Does anyone read the newspaper anymore?
I was waiting for my lunch appointment in the lobby of an Austin hotel where I noticed about 100 newspapers stacked on a table. Curious, I asked the person at the front desk if anyone picks up those newspapers. He smiled and said it used to be those papers were gone by 9:00 AM but today most of those papers will still be there by the end of the day.
I didn’t find that surprising. Having shed 30 percent of its workforce in the past decade, newspapers are America’s fastest shrinking industry. Newspapers nationally have lost $25 billion in advertising revenue over the past ten years and in 2012 newspapers lost $16 in print ad revenue for every $1 made in digital ad revenue.
Welcome to the information technology economy.
The way information is consumed has changed.
Remember email blasts? No longer an effective communication method, there are spam laws and spam filters that keep your message from getting to an inbox.
Remember cold calling and telemarketing? Not a very effective marketing strategy. We have caller ID to block those calls.
How about direct mail? Don’t we get most important information and bills via email? Your mailbox is becoming more and more a junk mail resource.

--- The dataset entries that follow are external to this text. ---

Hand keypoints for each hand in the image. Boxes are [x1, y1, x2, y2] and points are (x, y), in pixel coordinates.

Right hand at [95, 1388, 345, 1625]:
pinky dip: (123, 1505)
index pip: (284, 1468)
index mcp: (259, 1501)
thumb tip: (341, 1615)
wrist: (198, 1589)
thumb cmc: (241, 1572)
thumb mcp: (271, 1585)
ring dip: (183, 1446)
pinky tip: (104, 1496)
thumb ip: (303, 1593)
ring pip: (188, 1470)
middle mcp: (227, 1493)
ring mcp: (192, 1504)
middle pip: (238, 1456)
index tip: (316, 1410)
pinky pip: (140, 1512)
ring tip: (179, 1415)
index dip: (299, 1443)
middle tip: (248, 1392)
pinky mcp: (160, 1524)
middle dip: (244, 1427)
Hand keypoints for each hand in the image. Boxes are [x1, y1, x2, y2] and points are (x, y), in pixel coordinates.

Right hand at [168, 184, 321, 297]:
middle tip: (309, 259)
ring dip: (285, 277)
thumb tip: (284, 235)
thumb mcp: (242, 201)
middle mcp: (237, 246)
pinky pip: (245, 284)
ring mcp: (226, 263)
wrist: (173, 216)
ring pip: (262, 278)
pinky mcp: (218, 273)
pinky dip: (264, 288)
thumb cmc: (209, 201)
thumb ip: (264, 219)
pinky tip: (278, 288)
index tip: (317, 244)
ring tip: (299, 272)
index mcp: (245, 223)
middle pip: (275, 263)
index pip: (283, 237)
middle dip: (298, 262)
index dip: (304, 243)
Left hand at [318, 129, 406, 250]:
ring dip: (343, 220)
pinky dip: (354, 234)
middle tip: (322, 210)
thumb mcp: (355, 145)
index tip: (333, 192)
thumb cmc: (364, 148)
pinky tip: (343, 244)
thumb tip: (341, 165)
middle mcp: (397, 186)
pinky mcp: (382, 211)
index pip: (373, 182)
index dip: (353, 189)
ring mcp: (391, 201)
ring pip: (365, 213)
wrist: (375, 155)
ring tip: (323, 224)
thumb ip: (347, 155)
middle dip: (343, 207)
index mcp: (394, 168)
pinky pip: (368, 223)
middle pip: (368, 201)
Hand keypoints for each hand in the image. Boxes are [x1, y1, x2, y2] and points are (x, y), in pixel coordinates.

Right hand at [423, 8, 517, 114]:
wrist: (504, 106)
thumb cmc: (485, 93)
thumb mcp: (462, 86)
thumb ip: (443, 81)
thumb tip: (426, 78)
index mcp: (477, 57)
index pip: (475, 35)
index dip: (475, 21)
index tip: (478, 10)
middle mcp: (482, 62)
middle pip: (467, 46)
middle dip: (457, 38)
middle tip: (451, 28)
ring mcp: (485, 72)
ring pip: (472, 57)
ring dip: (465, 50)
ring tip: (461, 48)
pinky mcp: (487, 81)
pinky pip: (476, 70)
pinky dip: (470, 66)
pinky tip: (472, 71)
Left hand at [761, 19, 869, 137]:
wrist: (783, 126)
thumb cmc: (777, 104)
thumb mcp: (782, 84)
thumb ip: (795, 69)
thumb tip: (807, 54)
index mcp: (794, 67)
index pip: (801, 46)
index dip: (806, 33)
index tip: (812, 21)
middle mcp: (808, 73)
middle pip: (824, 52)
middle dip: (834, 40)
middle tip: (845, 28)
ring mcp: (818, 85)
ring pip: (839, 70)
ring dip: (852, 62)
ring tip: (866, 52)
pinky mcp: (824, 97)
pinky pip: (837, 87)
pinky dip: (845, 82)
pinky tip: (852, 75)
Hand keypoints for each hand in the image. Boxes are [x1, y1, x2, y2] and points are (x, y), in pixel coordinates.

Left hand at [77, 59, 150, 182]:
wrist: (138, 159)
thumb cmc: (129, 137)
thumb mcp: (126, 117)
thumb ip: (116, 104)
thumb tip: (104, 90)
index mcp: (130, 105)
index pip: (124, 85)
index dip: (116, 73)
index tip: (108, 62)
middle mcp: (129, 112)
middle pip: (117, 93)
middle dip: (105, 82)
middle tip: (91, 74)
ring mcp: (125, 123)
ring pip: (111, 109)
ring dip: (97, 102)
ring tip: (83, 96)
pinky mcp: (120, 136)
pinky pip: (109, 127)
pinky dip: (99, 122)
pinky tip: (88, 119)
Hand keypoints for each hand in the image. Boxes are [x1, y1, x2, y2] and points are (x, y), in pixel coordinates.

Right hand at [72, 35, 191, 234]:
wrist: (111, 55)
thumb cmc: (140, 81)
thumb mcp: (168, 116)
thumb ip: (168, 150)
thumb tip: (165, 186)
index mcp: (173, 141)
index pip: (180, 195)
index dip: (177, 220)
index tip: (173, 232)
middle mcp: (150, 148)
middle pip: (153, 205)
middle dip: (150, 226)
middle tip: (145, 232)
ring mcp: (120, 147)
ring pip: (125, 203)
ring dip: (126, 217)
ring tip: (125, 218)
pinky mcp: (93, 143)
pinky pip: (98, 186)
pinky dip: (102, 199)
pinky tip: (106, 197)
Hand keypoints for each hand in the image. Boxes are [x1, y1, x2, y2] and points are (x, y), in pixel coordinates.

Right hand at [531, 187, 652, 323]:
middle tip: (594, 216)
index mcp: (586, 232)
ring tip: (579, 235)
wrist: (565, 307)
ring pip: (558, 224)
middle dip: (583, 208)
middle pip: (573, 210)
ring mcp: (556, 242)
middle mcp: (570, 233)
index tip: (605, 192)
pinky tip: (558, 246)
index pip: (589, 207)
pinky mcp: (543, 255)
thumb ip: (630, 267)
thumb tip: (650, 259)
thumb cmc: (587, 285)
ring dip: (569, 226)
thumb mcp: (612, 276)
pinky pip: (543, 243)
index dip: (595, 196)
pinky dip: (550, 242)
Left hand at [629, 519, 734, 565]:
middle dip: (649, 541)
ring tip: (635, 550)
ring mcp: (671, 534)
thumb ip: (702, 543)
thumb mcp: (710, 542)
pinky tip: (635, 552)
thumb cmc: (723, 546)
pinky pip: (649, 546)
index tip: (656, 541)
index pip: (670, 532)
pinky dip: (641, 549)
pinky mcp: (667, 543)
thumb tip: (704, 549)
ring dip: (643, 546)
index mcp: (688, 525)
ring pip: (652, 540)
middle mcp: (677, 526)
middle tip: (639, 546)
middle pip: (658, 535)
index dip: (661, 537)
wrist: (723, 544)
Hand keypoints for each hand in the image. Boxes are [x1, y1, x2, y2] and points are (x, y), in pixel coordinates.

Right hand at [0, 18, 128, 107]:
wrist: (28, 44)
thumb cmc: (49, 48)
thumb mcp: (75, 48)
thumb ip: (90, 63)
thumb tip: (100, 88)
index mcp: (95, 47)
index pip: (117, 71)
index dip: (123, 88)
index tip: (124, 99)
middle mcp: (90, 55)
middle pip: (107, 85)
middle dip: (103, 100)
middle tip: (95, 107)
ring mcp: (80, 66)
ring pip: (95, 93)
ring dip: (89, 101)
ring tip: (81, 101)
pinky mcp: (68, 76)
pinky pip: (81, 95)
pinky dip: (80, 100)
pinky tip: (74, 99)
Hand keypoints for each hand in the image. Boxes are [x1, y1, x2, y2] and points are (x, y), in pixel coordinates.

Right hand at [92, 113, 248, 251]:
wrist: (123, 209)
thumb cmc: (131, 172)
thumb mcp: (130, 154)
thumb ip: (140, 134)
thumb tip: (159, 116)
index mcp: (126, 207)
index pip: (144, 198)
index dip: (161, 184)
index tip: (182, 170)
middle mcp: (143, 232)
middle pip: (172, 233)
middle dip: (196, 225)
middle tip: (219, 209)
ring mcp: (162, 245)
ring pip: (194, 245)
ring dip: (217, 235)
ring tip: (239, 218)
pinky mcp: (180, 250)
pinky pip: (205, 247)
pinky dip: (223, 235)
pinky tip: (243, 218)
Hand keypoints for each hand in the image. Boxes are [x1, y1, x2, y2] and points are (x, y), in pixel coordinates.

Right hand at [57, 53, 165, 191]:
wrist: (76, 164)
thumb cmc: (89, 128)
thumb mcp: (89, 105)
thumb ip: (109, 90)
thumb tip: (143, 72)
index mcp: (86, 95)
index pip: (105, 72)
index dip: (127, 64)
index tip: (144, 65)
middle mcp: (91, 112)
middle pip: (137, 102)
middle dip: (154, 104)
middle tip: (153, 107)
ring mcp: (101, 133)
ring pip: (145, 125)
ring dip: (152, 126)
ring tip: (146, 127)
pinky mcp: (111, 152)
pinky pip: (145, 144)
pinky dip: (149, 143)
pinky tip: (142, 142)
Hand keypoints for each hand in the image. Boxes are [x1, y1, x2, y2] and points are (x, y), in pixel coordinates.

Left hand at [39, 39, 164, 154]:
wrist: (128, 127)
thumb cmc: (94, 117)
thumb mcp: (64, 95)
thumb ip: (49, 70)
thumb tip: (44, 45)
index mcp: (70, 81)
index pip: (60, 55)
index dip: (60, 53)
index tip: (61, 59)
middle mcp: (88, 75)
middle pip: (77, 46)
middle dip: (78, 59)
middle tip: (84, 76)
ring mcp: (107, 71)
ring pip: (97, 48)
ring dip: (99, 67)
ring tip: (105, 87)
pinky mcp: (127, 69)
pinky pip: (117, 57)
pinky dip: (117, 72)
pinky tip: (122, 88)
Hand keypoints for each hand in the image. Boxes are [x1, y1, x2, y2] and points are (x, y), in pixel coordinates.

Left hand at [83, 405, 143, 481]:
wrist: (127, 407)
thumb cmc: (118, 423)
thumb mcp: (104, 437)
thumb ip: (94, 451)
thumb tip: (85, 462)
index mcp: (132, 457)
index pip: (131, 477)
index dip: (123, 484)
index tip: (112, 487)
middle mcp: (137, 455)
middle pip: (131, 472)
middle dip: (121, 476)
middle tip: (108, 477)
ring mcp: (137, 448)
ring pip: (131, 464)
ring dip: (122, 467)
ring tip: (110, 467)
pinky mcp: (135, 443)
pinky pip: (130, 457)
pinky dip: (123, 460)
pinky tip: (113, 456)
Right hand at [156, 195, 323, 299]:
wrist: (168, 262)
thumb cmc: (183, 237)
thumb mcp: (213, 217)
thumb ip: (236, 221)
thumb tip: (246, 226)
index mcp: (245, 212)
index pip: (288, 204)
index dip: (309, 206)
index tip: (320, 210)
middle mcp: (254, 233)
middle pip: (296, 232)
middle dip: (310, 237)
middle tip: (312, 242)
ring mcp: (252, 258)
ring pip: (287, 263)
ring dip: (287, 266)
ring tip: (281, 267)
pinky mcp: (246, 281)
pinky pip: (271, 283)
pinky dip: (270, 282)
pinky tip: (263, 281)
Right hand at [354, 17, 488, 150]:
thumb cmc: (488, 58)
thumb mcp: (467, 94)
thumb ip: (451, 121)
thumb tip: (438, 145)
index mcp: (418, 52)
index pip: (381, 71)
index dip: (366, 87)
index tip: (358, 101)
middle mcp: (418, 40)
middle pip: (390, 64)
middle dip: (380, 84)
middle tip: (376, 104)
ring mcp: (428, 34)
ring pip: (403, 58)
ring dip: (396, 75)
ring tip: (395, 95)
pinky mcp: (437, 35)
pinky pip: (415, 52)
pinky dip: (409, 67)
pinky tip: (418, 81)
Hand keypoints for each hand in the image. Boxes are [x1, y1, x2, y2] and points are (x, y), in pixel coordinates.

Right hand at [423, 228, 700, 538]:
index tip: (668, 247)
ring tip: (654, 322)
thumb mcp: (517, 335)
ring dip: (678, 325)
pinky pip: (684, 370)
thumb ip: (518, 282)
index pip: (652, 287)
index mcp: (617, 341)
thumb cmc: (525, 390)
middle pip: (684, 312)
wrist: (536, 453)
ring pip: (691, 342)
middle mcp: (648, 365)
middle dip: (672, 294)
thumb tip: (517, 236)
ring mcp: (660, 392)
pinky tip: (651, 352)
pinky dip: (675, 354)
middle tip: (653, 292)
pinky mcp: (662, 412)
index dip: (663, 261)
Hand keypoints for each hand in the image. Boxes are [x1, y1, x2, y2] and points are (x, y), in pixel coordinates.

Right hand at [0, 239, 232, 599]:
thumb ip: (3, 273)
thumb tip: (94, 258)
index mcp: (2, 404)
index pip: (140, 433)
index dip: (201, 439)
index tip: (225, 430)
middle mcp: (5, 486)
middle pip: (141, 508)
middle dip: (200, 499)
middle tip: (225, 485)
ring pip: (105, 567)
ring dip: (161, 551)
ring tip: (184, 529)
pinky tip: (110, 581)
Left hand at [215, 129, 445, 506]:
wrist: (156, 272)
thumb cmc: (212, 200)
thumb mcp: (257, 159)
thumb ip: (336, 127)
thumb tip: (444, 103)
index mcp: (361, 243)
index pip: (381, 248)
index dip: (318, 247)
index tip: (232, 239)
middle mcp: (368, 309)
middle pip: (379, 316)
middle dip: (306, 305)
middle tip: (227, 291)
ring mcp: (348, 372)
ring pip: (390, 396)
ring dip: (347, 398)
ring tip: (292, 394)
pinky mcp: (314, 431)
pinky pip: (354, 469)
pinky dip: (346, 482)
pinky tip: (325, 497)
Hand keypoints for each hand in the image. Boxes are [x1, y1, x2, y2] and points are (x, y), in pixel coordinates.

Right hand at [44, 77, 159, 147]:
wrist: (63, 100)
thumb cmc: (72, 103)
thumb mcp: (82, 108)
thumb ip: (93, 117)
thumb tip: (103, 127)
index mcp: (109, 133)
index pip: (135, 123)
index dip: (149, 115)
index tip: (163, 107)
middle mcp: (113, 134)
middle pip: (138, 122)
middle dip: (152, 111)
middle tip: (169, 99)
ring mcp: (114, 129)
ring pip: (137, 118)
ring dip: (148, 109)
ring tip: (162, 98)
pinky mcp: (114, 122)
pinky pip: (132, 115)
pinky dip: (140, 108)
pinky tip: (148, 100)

What about TV advertising? The problem is most people are using TiVo or DVRs to bypass commercials. Heck, you can even subscribe on iTunes to watch your favorite shows commercial free.
What about radio advertising? Many people are paying a premium for services such as XM and Sirius Radio that remove the unwanted interruptions.
If you were thinking about trade publications, they are losing massive subscribers. Tradeshows or conferences? They are now mostly attended by job seekers or other vendors, generally not buyers, but there are some exceptions.
So who moved my customers?
Today most people use the Internet to shop and gather information. There are three primary places people go on the Internet to get information. They are:
A person seeking to solve a problem will use search engines such as Google to search for information. It’s much easier than locating a sales rep who may or may not be able to help you, reading spam on email, watching TV, or flying to a tradeshow. It’s instant gratification without the hassles.
People also subscribe to blogs written by people whom they consider authorities on the subject they are interested in. Today there are over 150 million blogs. If your blog provides credible advice that your audience wants to know, you have a better chance of winning.
#3 Social Media
The third place people learn and shop is social media sites such as Facebook, Twitter, Google+, LinkedIn, Reddit, YouTube, and others.
So if you want to be successful at growing your business, you need to market your services and products, in the same way, your customers and prospects go about learning about your products and services.